The internet itself is structured as a hierarchy of networks. Tier 1 ISPs form the backbone, connecting all corners of the web through peering agreements without paying fees. Major Tier 1 providers include AT&T, MainOne Cable, Globacom, BT, and Verizon. Tier 2 ISPs buy access from Tier 1 networks and resell it to businesses and consumers, while Tier 3 ISPs purchase bandwidth from Tier 2 providers to reach end users. Multi-homed Tier 3 operators connect through multiple upstream providers for redundancy, while single-homed ones rely on just one. This hierarchy ensures that data flows efficiently from global backbones to local networks and individual subscribers, a structure that Nigeria’s ISPs rely on heavily for their services.

Mergers and strategic partnerships could also benefit consumers by reducing service disruptions, improving network quality, and expanding coverage in underserved regions. However, consolidation must be carefully managed to prevent excessive market concentration and ensure competitive pricing.

The Executive Director of Business Development at Broadbased Communications Ltd, Chidi Ibisi, said smaller ISPs could not compete directly with major operators and called for a framework that would allow all players to operate harmoniously, according to a report by Nairametrics. He warned that dominant providers might crowd out smaller companies, not necessarily through unfair practices, but through their greater investment capacity and nationwide reach.

ISPs play a critical role in improving broadband penetration by delivering last-mile connectivity that links backbone infrastructure to homes, businesses, and communities.
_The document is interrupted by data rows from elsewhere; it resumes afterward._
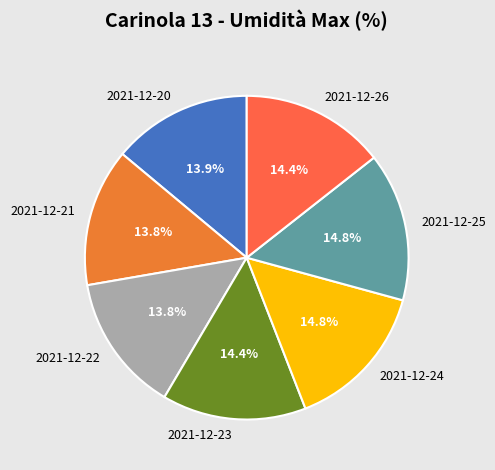

What percentage is the 2021-12-20 slice, to the nearest percent?

14%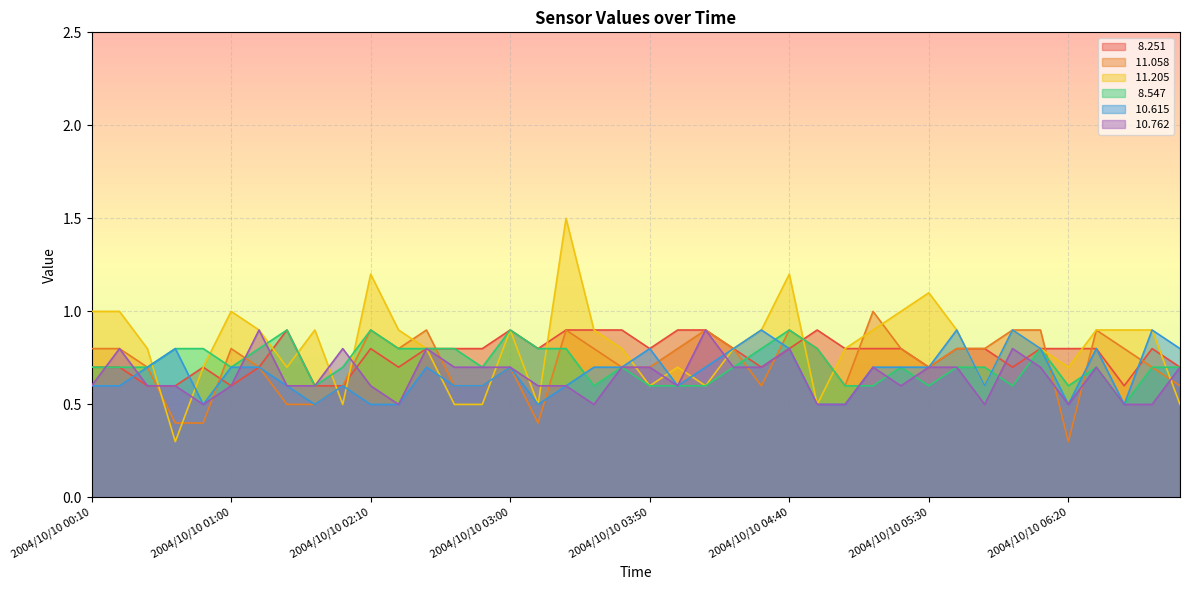

What are all the series names shown in the legend?

  8.251,  11.058,  11.205,   8.547,  10.615,  10.762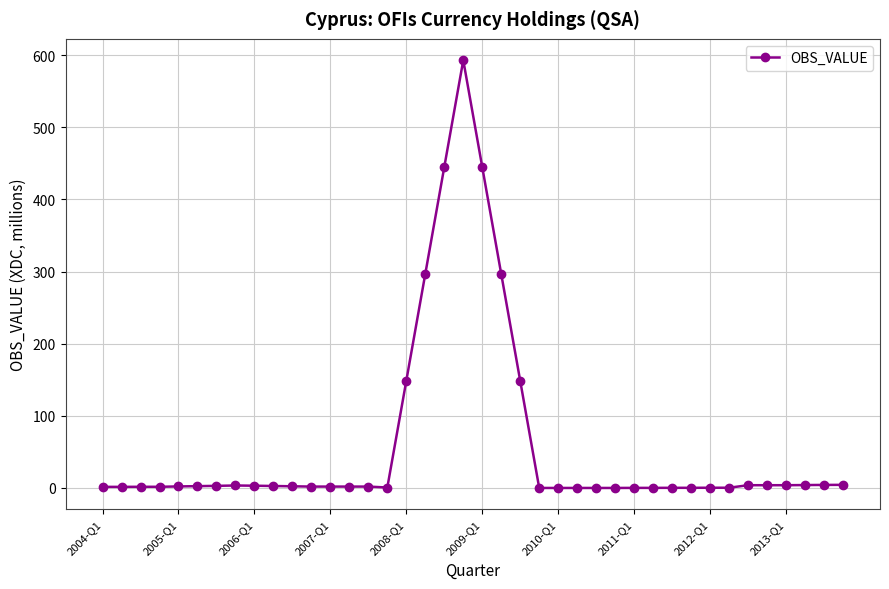

What is the maximum value shown in the chart?

593.1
Operators say they help expand coverage, improve service quality, and drive adoption by deploying fibre, fixed wireless, and other access technologies, particularly in underserved areas. According to them, stronger ISP participation can accelerate broadband growth through infrastructure investment, affordable service offerings, and partnerships with wholesale network providers. Nigeria’s broadband penetration recently crossed the 50 per cent mark, but experts said further progress would depend on reducing operating costs, addressing right-of-way challenges, and encouraging greater network expansion nationwide.